5. I then requested a meeting with MENZGOLD, and their lawyer and two other staff came to my office. During the discussions, I realised that they did not appear to understand what they were doing. I took the time to explain to them that the products they were offering (apart from the gold exports) were all akin to Ponzi schemes.
6. At the end of the meeting, they understood and they appealed to me to help them restructure so that BoG could regulate them. I told them they had to apply for a financial institutions license (in the minimum) before we could engage them. In the meantime, I instructed that they halt the Bullion Banking products and to advertise in the newspapers to that effect, which they subsequently did.
7. The staff of OFSD were present in that meeting and I instructed that they visit the company and to inspect their vaults. I was particularly interested in the safety of the database, learning from the DKM experience. Hence, I told them to ensure that MENZGOLD had data backups and to also obtain copies for our keeps. My plan was to check whether the value of gold in their vaults was equivalent to the monies they had received through their sister company, BREW MARKETING.

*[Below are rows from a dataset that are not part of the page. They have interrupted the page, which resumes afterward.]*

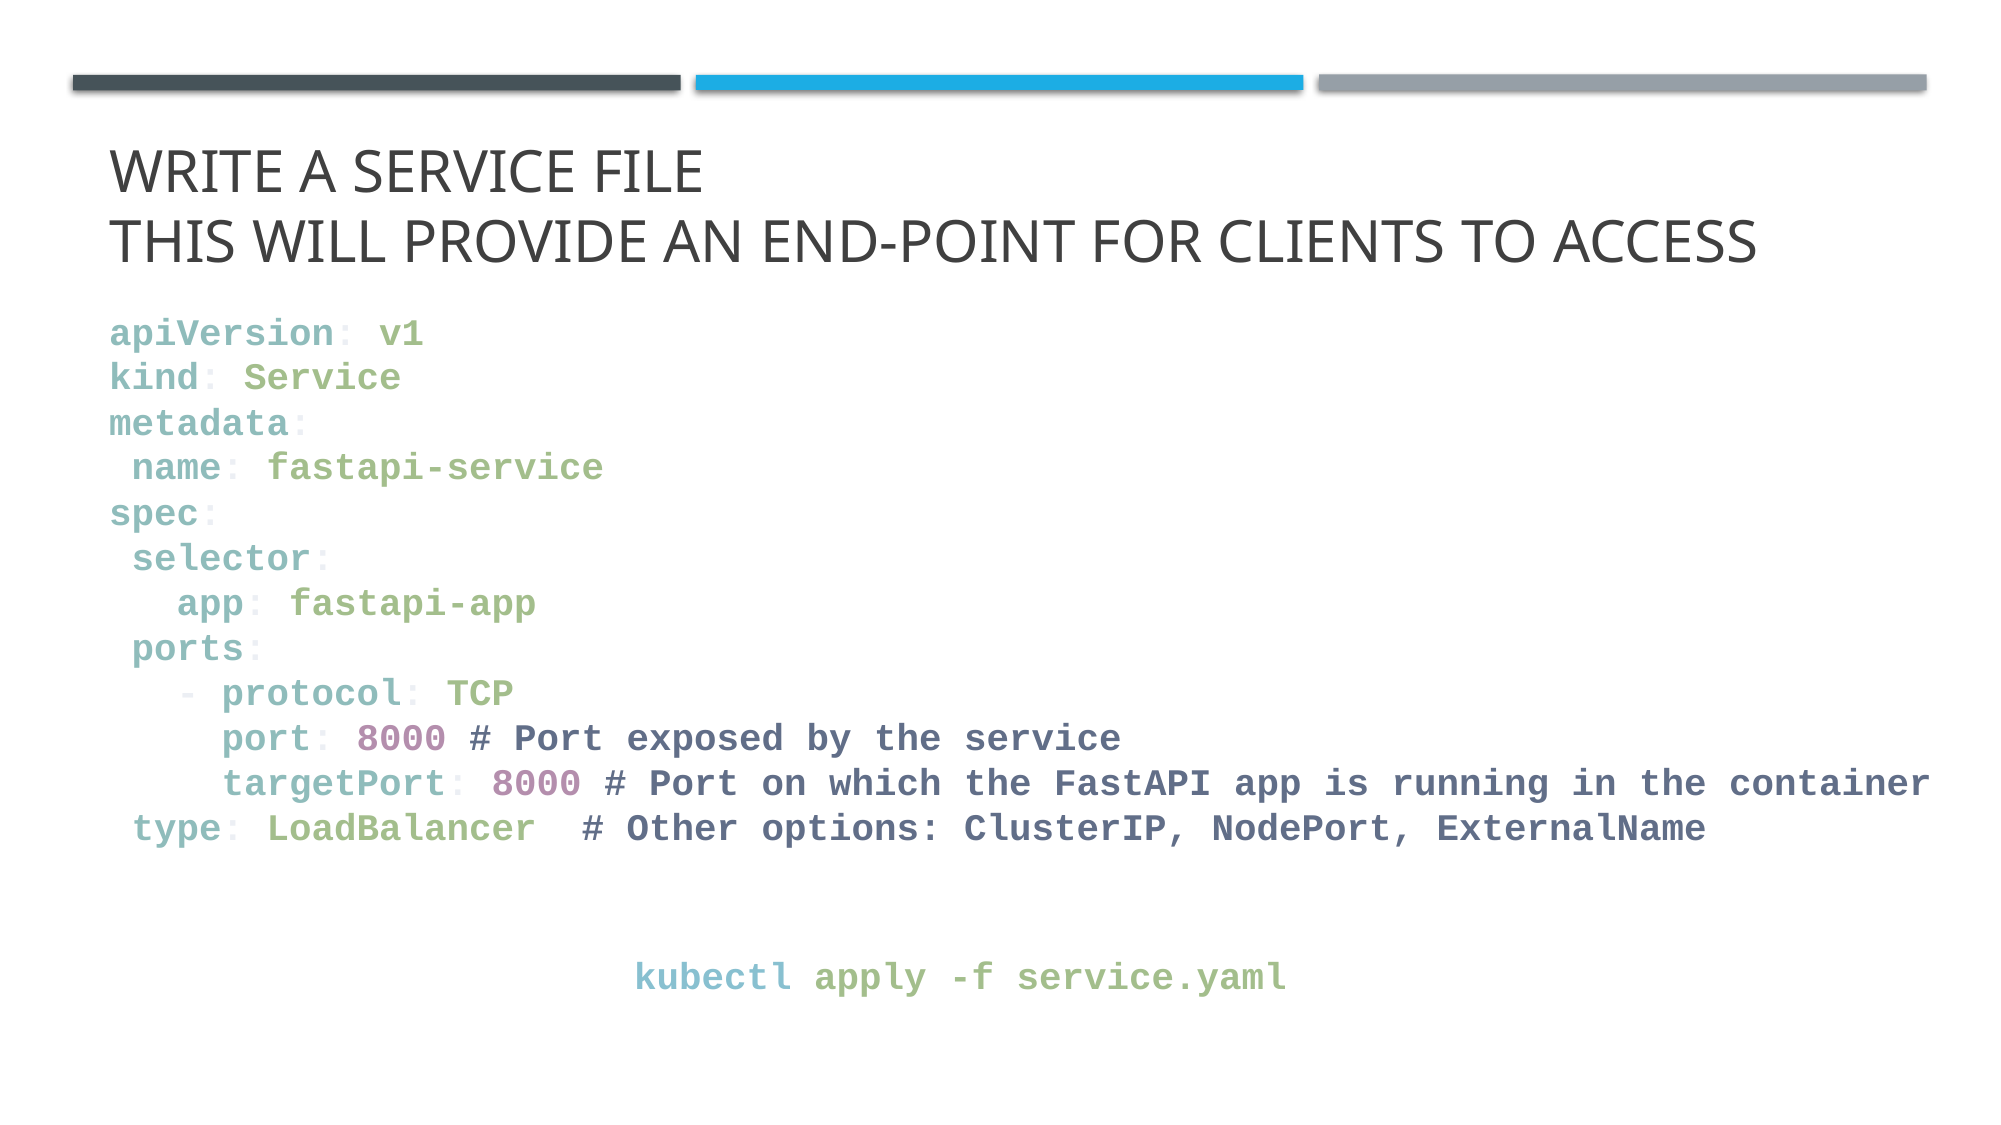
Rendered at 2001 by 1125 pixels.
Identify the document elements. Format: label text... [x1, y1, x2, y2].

text_box apiVersion: v1 kind: Service metadata: name: fastapi-service spec: selector: app: fastapi-app ports: - protocol: TCP port: 8000 # Port exposed by the service targetPort: 8000 # Port on which the FastAPI app is running in the container type: LoadBalancer # Other options: ClusterIP, NodePort, ExternalName [94, 300, 1950, 855]
text_box kubectl apply -f service.yaml [619, 944, 1379, 1005]
title Write a service file This will provide an end-point for clients to access [94, 119, 1904, 282]
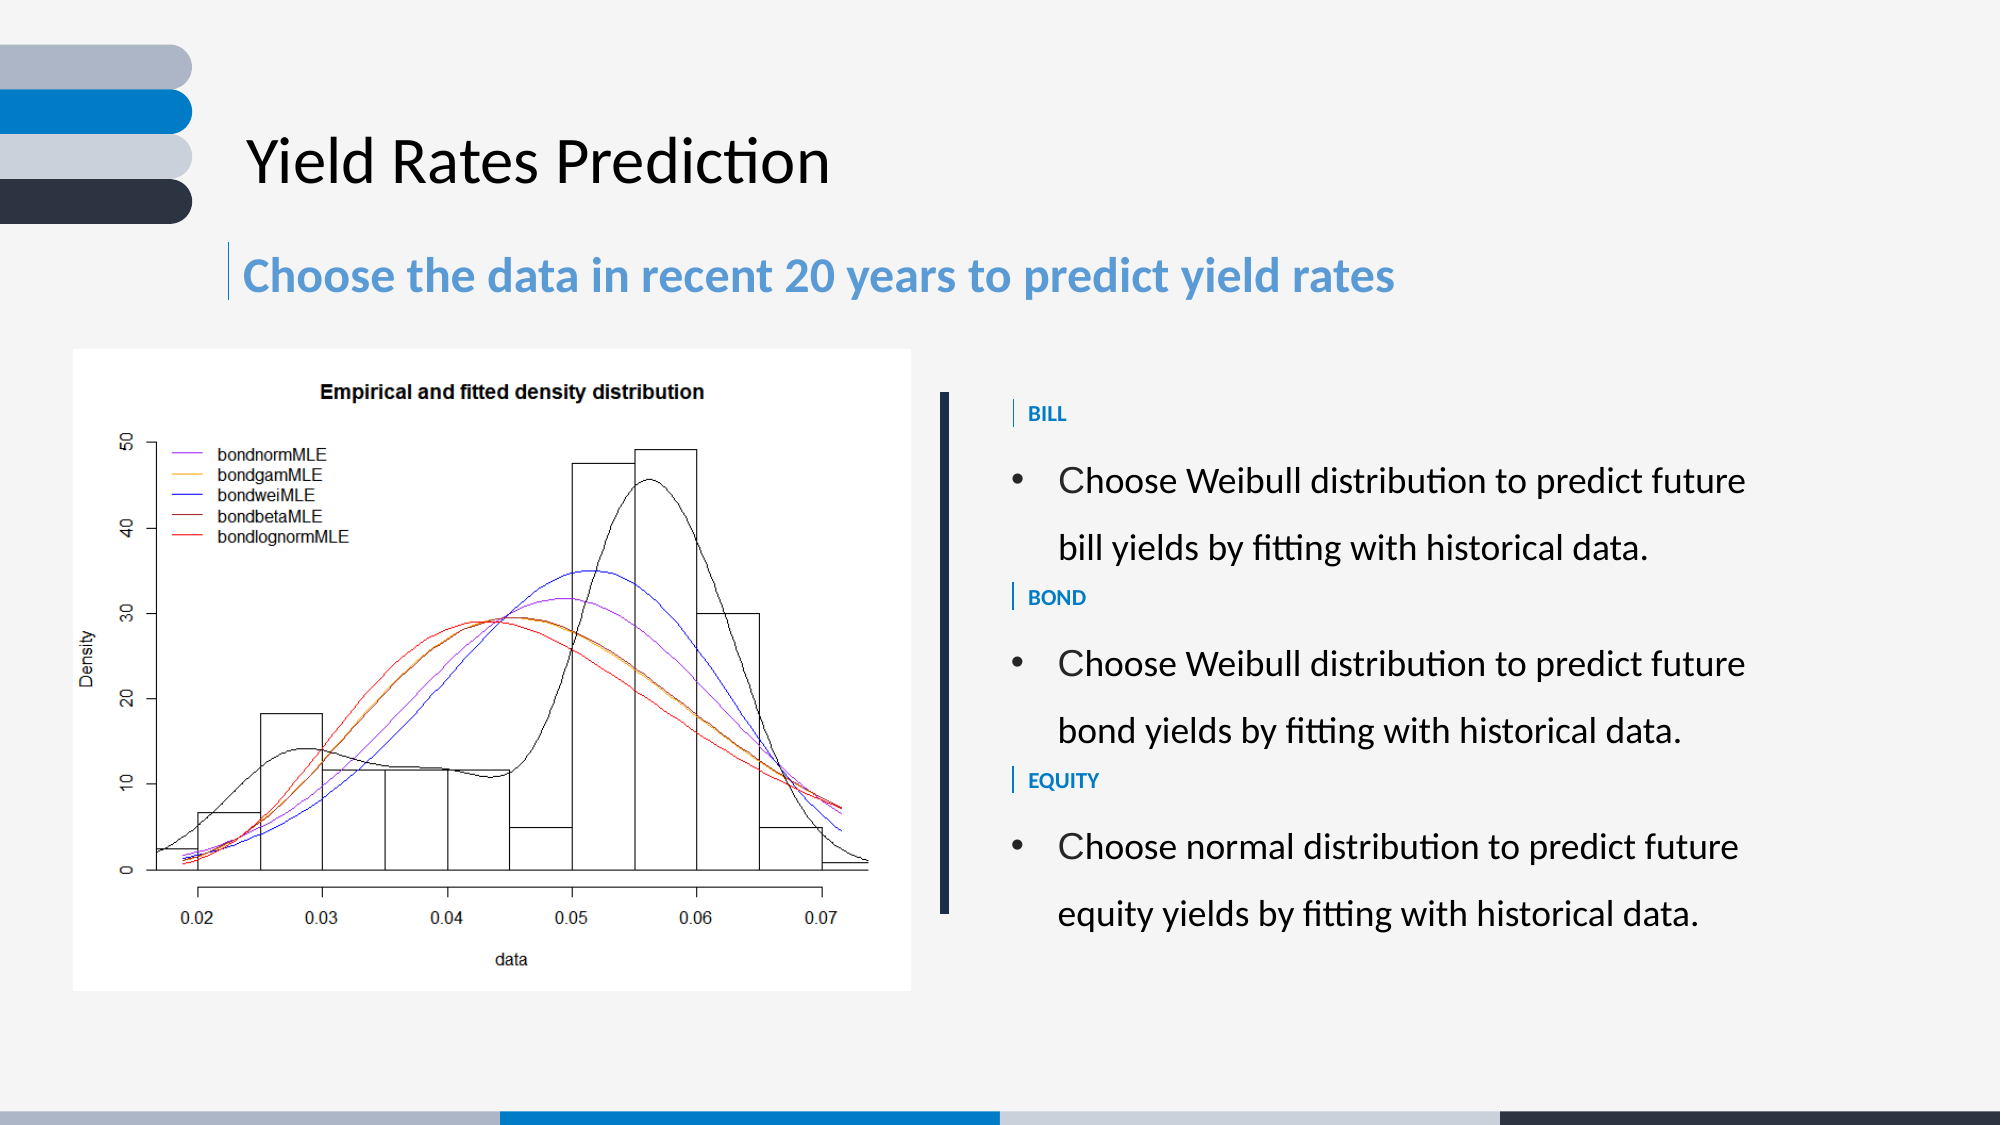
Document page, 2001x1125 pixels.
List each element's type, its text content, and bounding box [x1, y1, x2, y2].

text_box Yield Rates Prediction [231, 109, 847, 205]
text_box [996, 391, 1803, 574]
picture [72, 349, 911, 991]
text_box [228, 234, 1443, 311]
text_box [995, 757, 1774, 937]
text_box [995, 574, 1802, 754]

8. Unfortunately, that same week was when I was called by the Minister of Finance and told that the President had decided to replace me with his own person, which I obliged. Certainly, if my efforts had continued even after my exit, we would have succeeded in restructuring MENZGOLD or resolving them entirely before end-2017.
9. I, therefore, wish to emphasise again that my engagement with MENZGOLD officials prior to my exit was in line with my responsibilities as the Supervising Governor for OFSD, which supervised the non-bank financial institutions such as the Microfinance Institutions. Clearly, if someone had followed through with what I started, we perhaps wouldn’t be here today.